Request. Lines from the entries below that hold "hasta" form the answer; copy all of them.

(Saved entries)

++++++

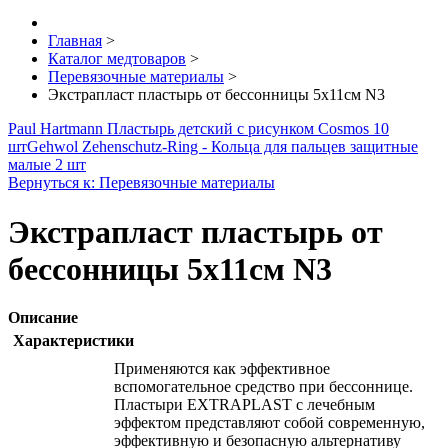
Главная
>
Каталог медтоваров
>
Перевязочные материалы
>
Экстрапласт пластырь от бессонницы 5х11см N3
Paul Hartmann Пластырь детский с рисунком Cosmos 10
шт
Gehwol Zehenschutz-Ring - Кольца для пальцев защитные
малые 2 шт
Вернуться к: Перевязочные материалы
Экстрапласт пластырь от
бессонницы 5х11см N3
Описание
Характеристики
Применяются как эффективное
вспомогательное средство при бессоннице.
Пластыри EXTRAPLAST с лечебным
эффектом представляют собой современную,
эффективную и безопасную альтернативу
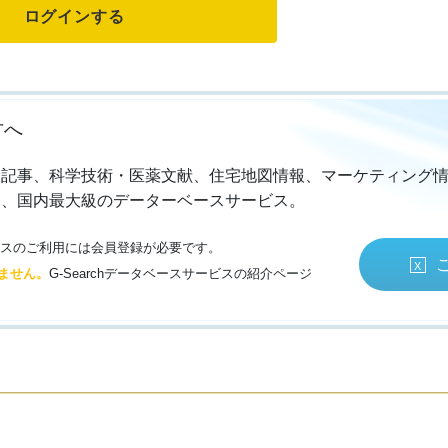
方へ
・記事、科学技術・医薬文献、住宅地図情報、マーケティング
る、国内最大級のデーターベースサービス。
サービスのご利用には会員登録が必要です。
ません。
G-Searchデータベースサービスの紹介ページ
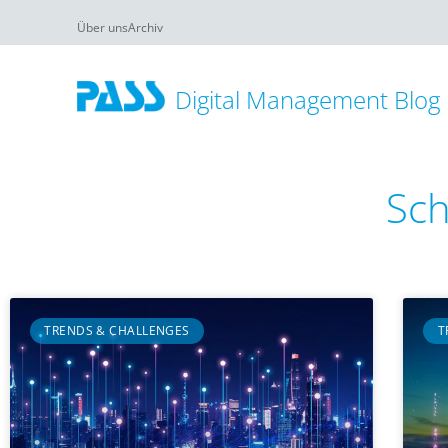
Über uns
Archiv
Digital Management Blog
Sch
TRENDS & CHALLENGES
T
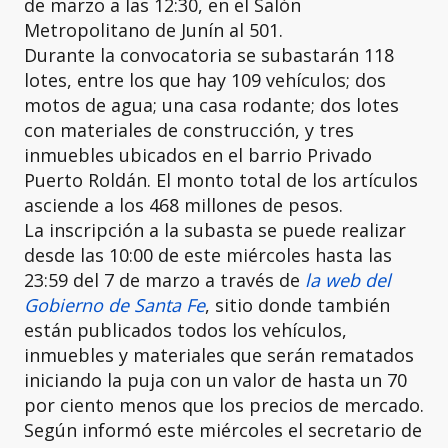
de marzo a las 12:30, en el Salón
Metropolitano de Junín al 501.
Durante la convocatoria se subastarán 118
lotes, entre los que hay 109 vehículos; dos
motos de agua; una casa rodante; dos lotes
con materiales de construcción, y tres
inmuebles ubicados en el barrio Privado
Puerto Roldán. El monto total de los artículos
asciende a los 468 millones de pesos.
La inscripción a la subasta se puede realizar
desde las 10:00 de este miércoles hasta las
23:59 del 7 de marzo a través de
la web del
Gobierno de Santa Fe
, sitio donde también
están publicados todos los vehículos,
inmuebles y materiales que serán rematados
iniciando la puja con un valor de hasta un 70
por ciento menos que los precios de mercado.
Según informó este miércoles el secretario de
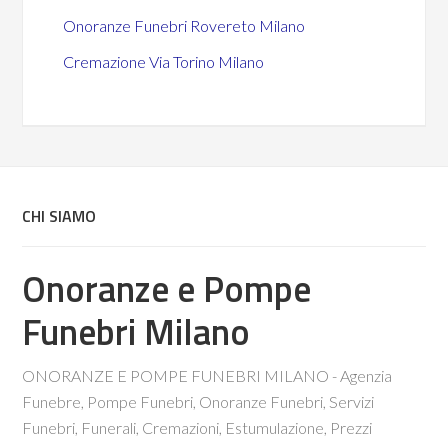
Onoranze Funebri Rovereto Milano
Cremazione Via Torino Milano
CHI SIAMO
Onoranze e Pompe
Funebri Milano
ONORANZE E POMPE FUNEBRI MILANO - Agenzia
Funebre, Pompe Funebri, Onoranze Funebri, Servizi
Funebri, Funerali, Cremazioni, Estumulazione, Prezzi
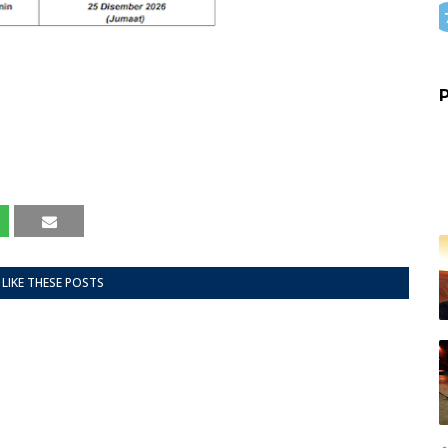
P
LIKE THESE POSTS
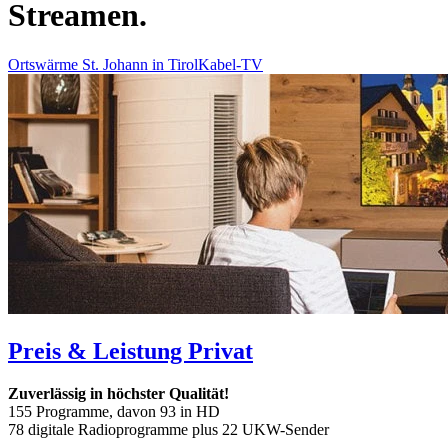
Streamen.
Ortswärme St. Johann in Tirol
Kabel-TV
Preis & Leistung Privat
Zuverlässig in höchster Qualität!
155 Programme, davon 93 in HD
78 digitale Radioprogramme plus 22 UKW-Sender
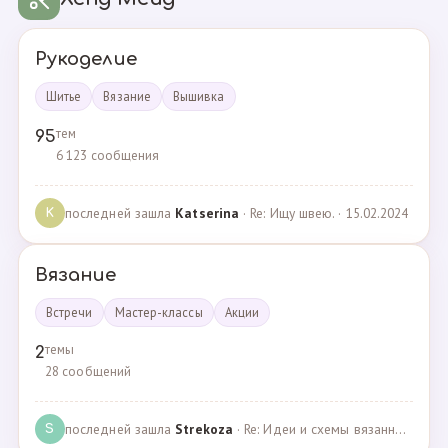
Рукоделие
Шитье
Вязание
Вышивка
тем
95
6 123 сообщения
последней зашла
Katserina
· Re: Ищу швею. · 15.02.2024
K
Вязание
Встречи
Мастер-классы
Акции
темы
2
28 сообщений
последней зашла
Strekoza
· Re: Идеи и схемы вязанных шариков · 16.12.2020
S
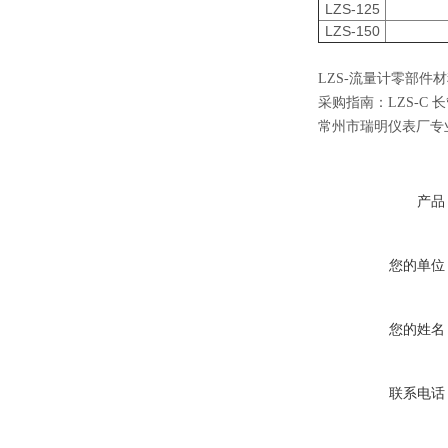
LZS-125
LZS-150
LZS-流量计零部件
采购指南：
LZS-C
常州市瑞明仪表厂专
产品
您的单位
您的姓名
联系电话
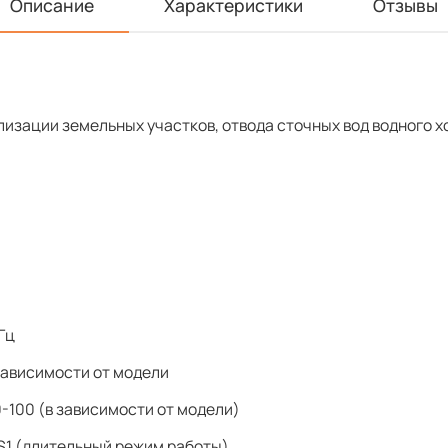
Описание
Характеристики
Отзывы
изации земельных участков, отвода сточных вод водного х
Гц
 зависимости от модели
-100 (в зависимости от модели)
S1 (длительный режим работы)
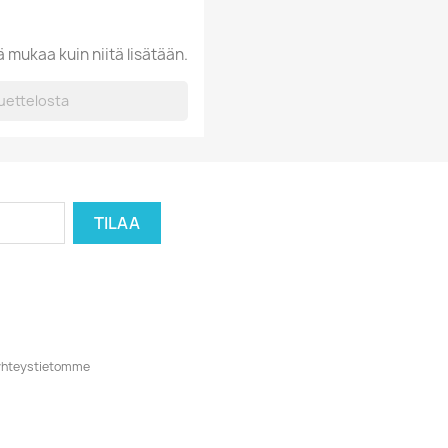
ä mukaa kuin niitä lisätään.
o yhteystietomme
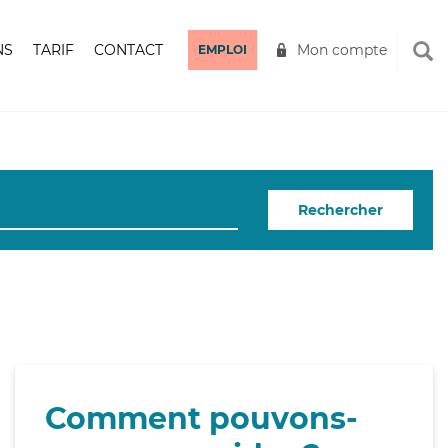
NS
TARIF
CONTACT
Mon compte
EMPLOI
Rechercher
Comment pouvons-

++++++

Task solution.
desde las 10:00 de este miércoles hasta las
iniciando la puja con un valor de hasta un 70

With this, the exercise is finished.